Però, cerchiamo di metterci d’accordo su di una cosa: qual’è il messaggio?     

Voglio dire, si intuisce che nella figura del “laureato precario operatore di call center” ci sia un qualcosa di negativo. Su questo sono tutti d’accordo. Ma cerchiamo di capire precisamente cosa c’è negativo. Il negativo è legato al fatto di lavorare in un call center? Forse. Ma insomma, i call center esistono e qualcuno dovra’ pure lavorarci dentro, no? Mica possiamo bombardare i call center solo perchè è un brutto lavoro. Anche i call center hanno diritto di esistere.          

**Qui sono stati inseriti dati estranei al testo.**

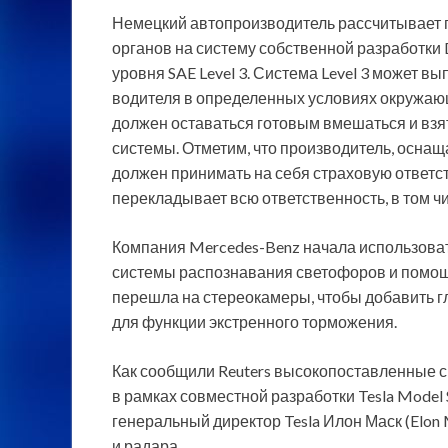
Немецкий автопроизводитель рассчитывает 
органов на систему собственной разработки D
уровня SAE Level 3. Система Level 3 может 
водителя в определенных условиях окружающ
должен оставаться готовым вмешаться и взят
системы. Отметим, что производитель, осн
должен принимать на себя страховую ответст
перекладывает всю ответственность, в том чи
Компания Mercedes-Benz начала использовать
системы распознавания светофоров и помощи
перешла на стереокамеры, чтобы добавить г
для функции экстренного торможения.
Как сообщили Reuters высокопоставленные с
в рамках совместной разработки Tesla Model
генеральный директор Tesla Илон Маск (Elon
и радара.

E allora? Il negativo è essere laureati? Non credo, la gente studia per anni per poter dire che c’ha la laurea. Non è certamente una cosa negativa in termini assoluti.        

Dunque ne risulta che il negativo sta nella somma laureato+call center. È questo che non va bene. Da cui ne deriva il messaggio implicito che il laureato “dovrebbe” essere da un’altra parte, ma non nel call center. E di chi è la colpa se il laureato va a finire nel call center?     

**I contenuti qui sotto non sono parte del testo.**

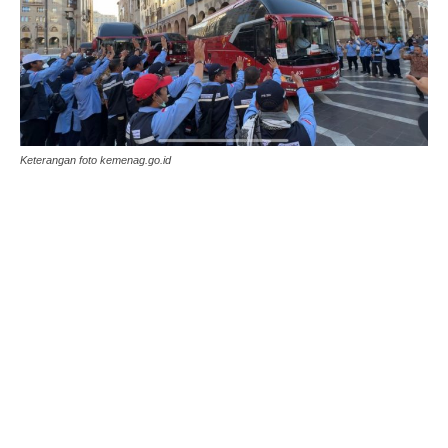
Keterangan foto kemenag.go.id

Di chi è la colpa?          

Questo punto divide me stesso dal resto dell’umanità. Quando si parla di laureato nel call center, generalmente si punta il dito contro qualcuno/qualcosa che non si capisce bene chi sia. Lo stato? La società? Il mondo di oggi? Mastella? La fame nel mondo? La globalizzazione? Facciamo il film su questi benedetti laureati nel call center, scriviamo gli articoli, cantiamo le canzoni: a chi è rivolta l’accusa?           

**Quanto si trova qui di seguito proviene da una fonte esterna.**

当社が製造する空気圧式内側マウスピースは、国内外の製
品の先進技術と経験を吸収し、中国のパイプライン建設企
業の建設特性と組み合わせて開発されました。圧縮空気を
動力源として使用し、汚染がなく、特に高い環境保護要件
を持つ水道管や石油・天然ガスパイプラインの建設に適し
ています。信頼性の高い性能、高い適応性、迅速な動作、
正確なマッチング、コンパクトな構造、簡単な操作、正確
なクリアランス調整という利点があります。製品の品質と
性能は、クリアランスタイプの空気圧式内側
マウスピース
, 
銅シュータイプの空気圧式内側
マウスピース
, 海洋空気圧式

Voglio dire: io lo sapevo che con la mia laurea potevo fare ben poco, e me ne sono andato. Ma per il resto, se l’Università continua a sfornare centinaia di sociologi e scienziati politici, migliaia di comunicatori e letterati, poi questi dove li mettiamo? In un Paese in declino verso la povertà, dove li mettiamo? I primi dieci scienziati della comunicazione riusciamo a sistemarli, i primi mille ce la facciamo ancora, ma poi? E se diventano duemila? E se poi sono tremila? E se poi arrivano a cinquemila? A quale cifra possiamo dire che la colpa è (forse) del laureato?             

Io – per quanto mi riguarda – mi sono preso la mia parte di colpa. La vado a recitare in giro, la mia colpa, le mie scelte sbagliate. Ho fatto due palle così alle persone che mi conoscono. Adesso sono qui, e cerco di venirne a capo. Ogni anno ne escono mille con la mia stessa laurea, e mille sono troppi, e per questo motivo il lavoro non c’è. Ma gli altri? Finiscono a lavorare nei call center, o a contare scatole di pelati di notte nei supermarket, ma se le cose stanno così di chi è la colpa? Del governo ladro? Il laureato in giurisprudenza numero cinquantamila della lista dell’anno duemilaeotto, fino a che punto – e su quali basi – può davvero inscenare un piagnisteo?